The passage you quoted is bad philosophy. Since he is talking about unprovable premises he thinks that it is possible to prove stuff. This would mean that there is a process that shows that a particular idea is true or more probable than its competitors - let's call it justification. In reality, you can't prove any position or show it is probable. Any argument requires premises and rules of inference and it doesn't prove (or make probable) those premises or rules of inference. If you're going to say they're self evident then you are acting in a dogmatic manner that will prevent you from spotting some mistakes. If you don't say they are self evident then you would have to prove those premises and rules of inference by another argument that would bring up a similar problem with respect to its premises and rules of inference.
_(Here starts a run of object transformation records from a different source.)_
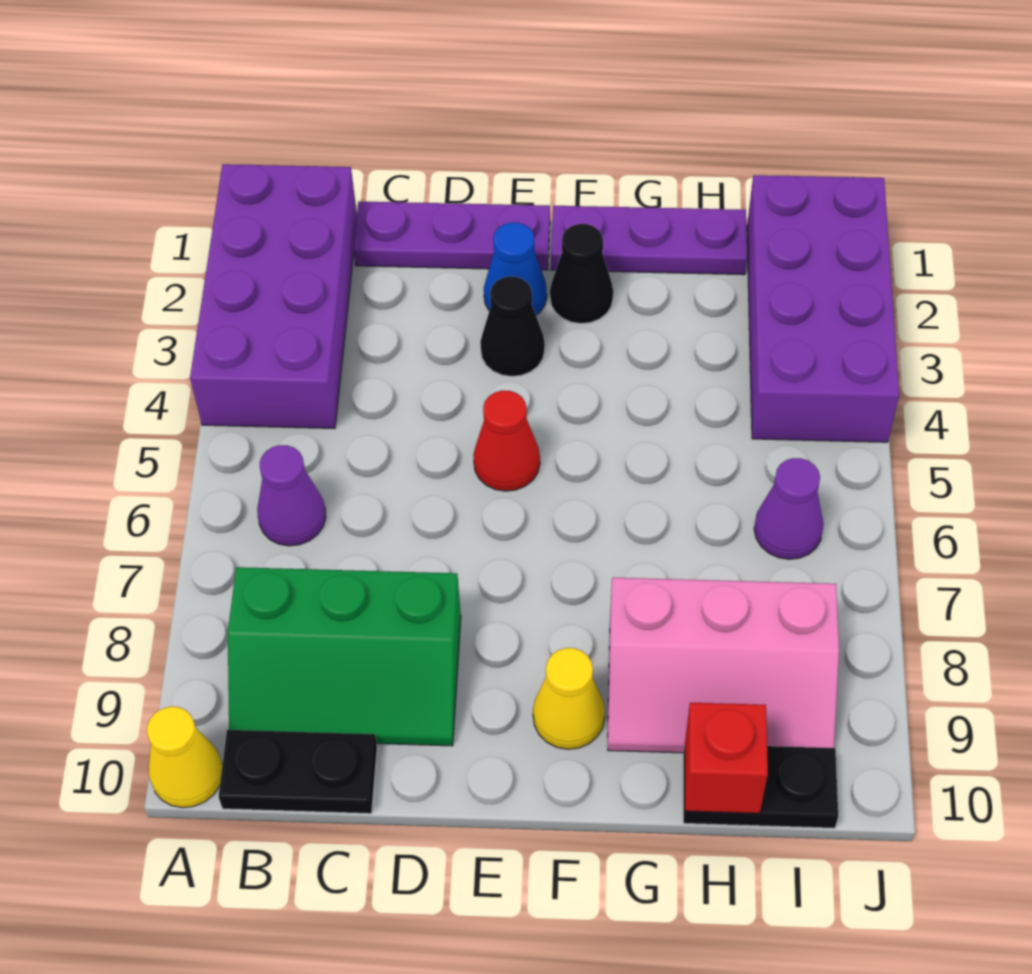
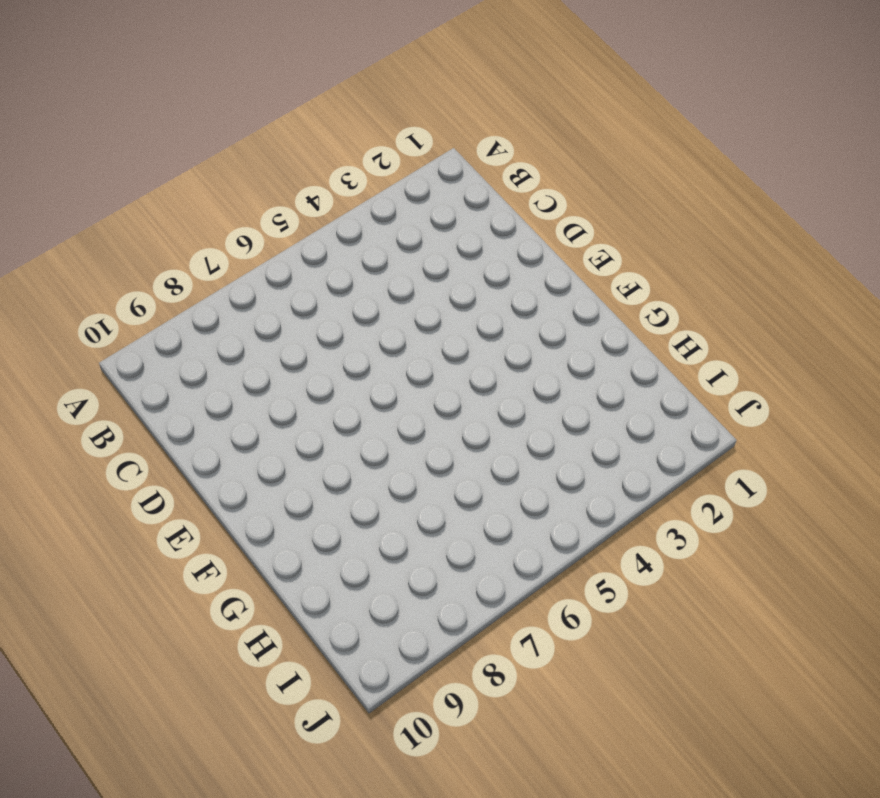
none -> purple brick A1:B4 level 1
none -> yellow cone A10 level 1
none -> purple cone B6 level 1

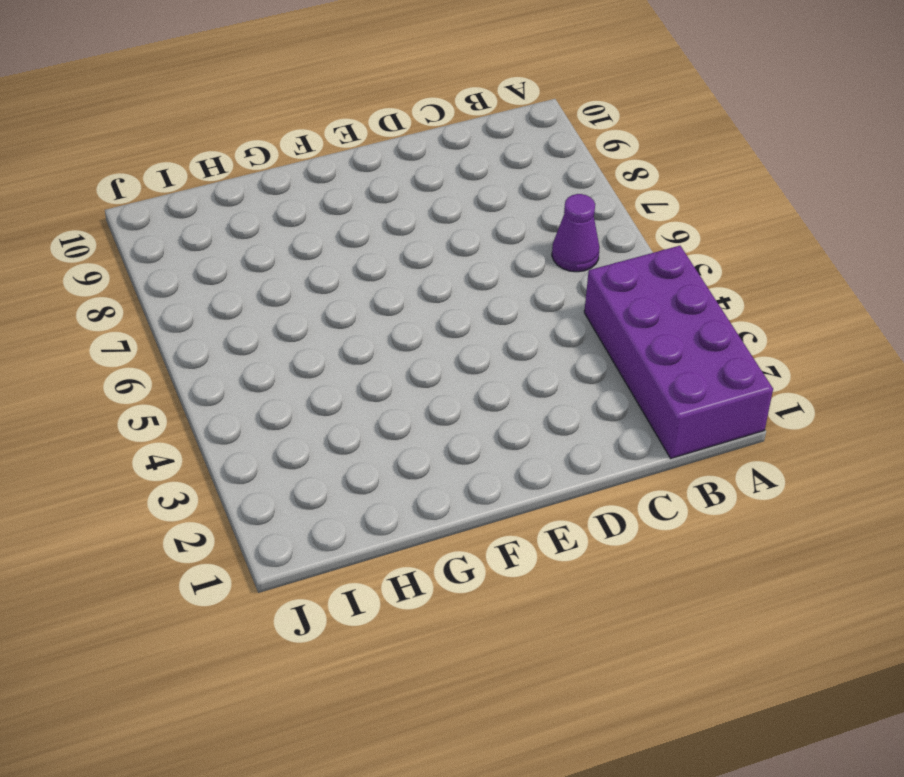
none -> yellow cone A10 level 1
none -> green slope B8:D9 level 1 top 8
none -> black plate B10:C10 level 1

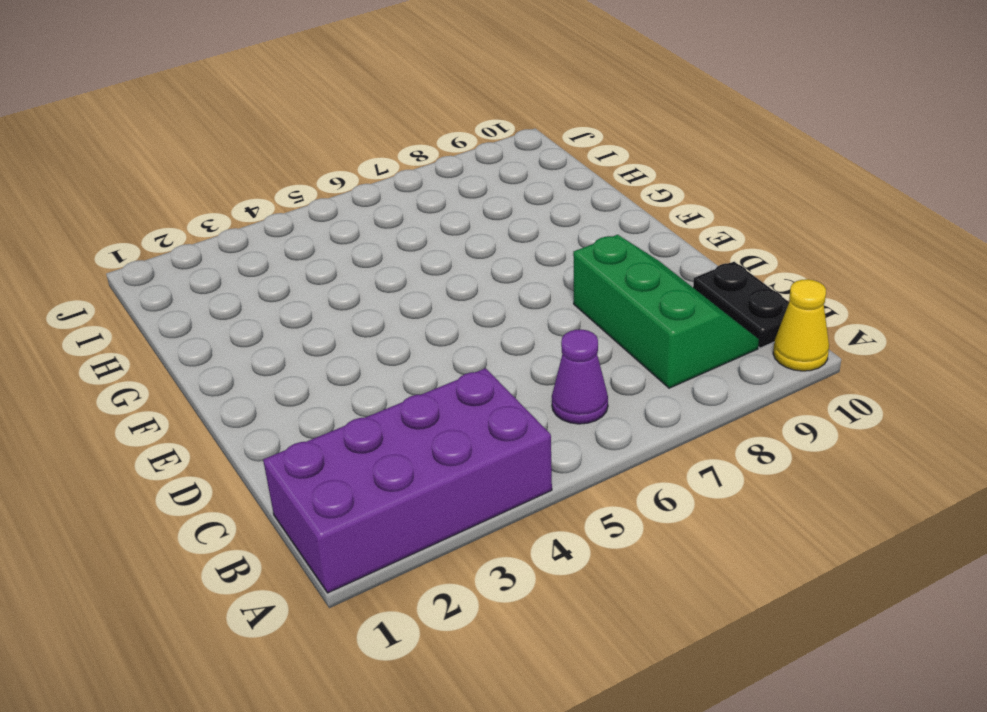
none -> purple plate C1:E1 level 1
none -> blue cone E2 level 1
none -> black cone E3 level 1

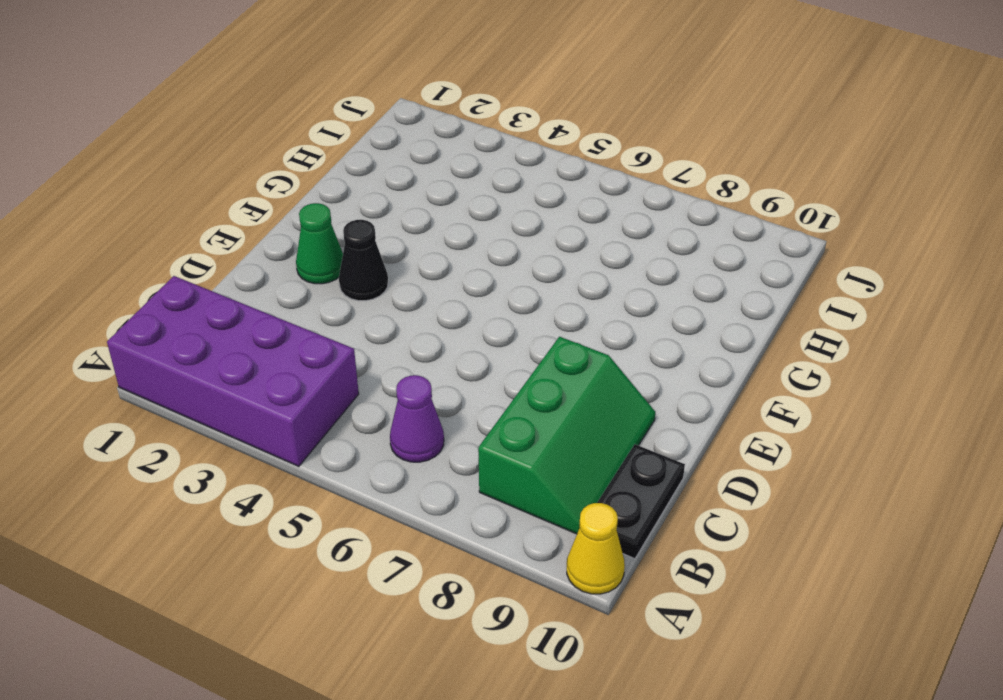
green cone E2 level 1 -> blue cone E2 level 1
none -> purple plate C1:E1 level 1
none -> red cone E5 level 1
none -> purple plate F1:H1 level 1

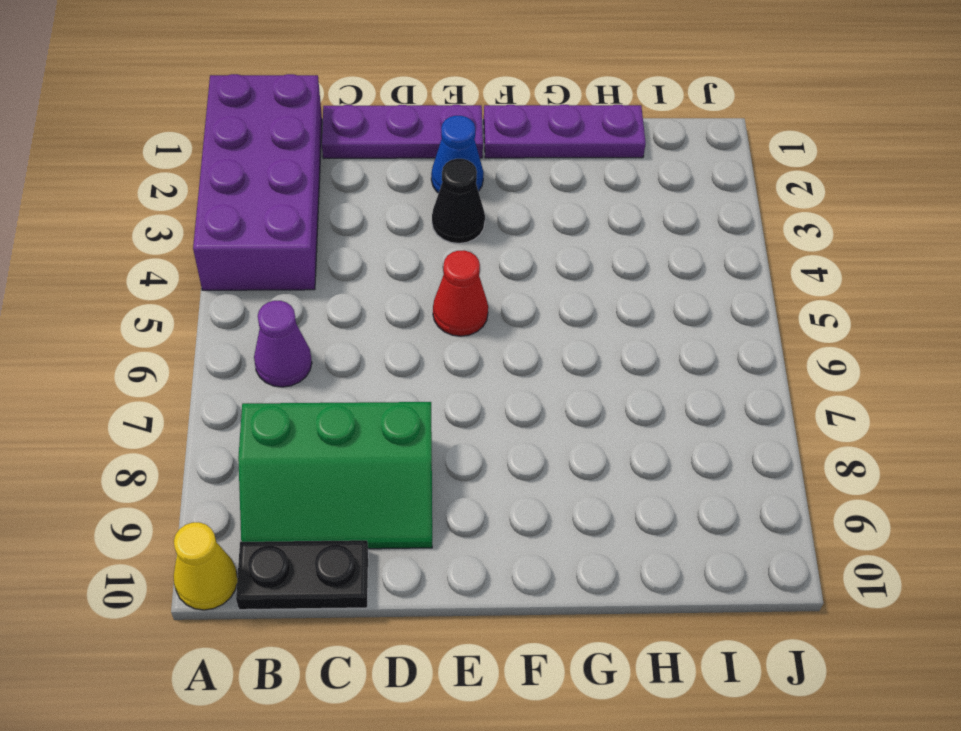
none -> black cone F2 level 1
none -> yellow cone F9 level 1
none -> pink slope G8:I9 level 1 top 8

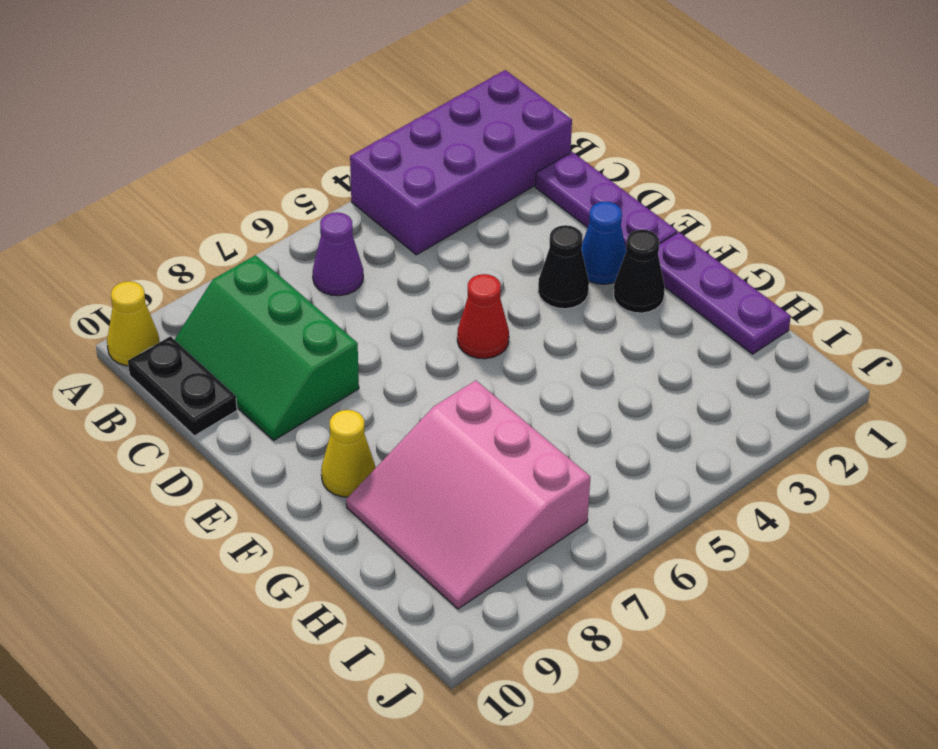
pink slope G7:I9 level 1 top 7 -> pink slope G8:I9 level 1 top 8
none -> black plate H10:I10 level 1
none -> purple brick I1:J4 level 1
none -> purple cone I6 level 1

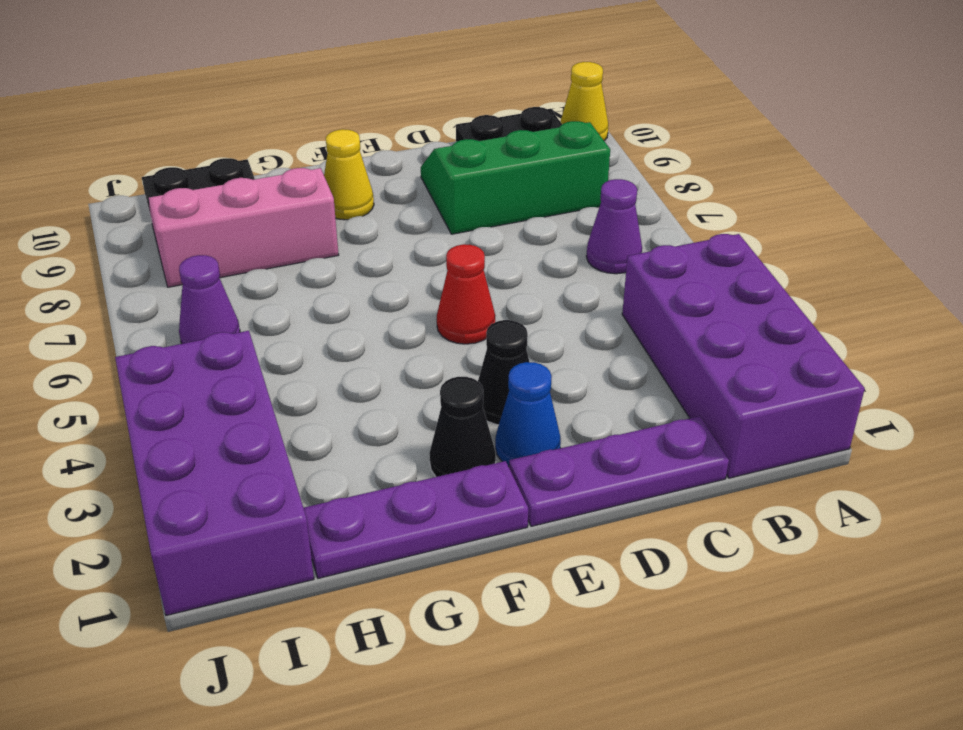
none -> red brick H10 level 2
In reality all knowledge is created by conjecture and criticism. You notice a problem with your current ideas, propose solutions, criticise the solutions until only one is left and then find a new problem. Experiments are useful only as criticism. Ideas can't be derived from experiment any more than from any other set of premises. Rather, the idea is that you work out how the consequences of one theory differ from those of another and then look for problems with those consequences.
In science the criticism involves experimental tests: you conjecture ideas about experimental setups that would enable you to see the relevant consequences and criticise them. Once you have a setup that works about as well as you can make it work you use it to do the test. If the results are compatible with one theory and not the others then you may have successfully refuted some false ideas. Sometimes a purported successful experimental test will be successfully criticised because a test is a conjecture about something that happened and that conjecture may be wrong, so experiments don't prove anything.
An idea about standards is not scientific. It does not say that it is impossible to break the standards, just that breaking the standards would be a bad idea. So no experiment can distinguish between different standards. By invoking unprovability, the author of the comment you quoted makes a substantive philosophical and unscientific claim about standards. He also claims there are no objective standards for assessing philosophical claims. So if we were to take his position seriously we have to conclude that it is completely arbitrary and no more of less worthwhile than any other position. In addition, because scientific theories can't be proven his adoption of that standard also implies that all scientific positions are completely arbitrary and no more of less worthwhile than any other position. So the commenter's position is inconsistent and so it is false. But it is worse than false, for as long as he holds it he will not be looking for criticisms of the sort that he can only get from good philosophy books, which brings me to some recommended reading:
"Realism and the Aim of Science" by Karl Popper
"The Beginning of Infinity" by David Deutsch.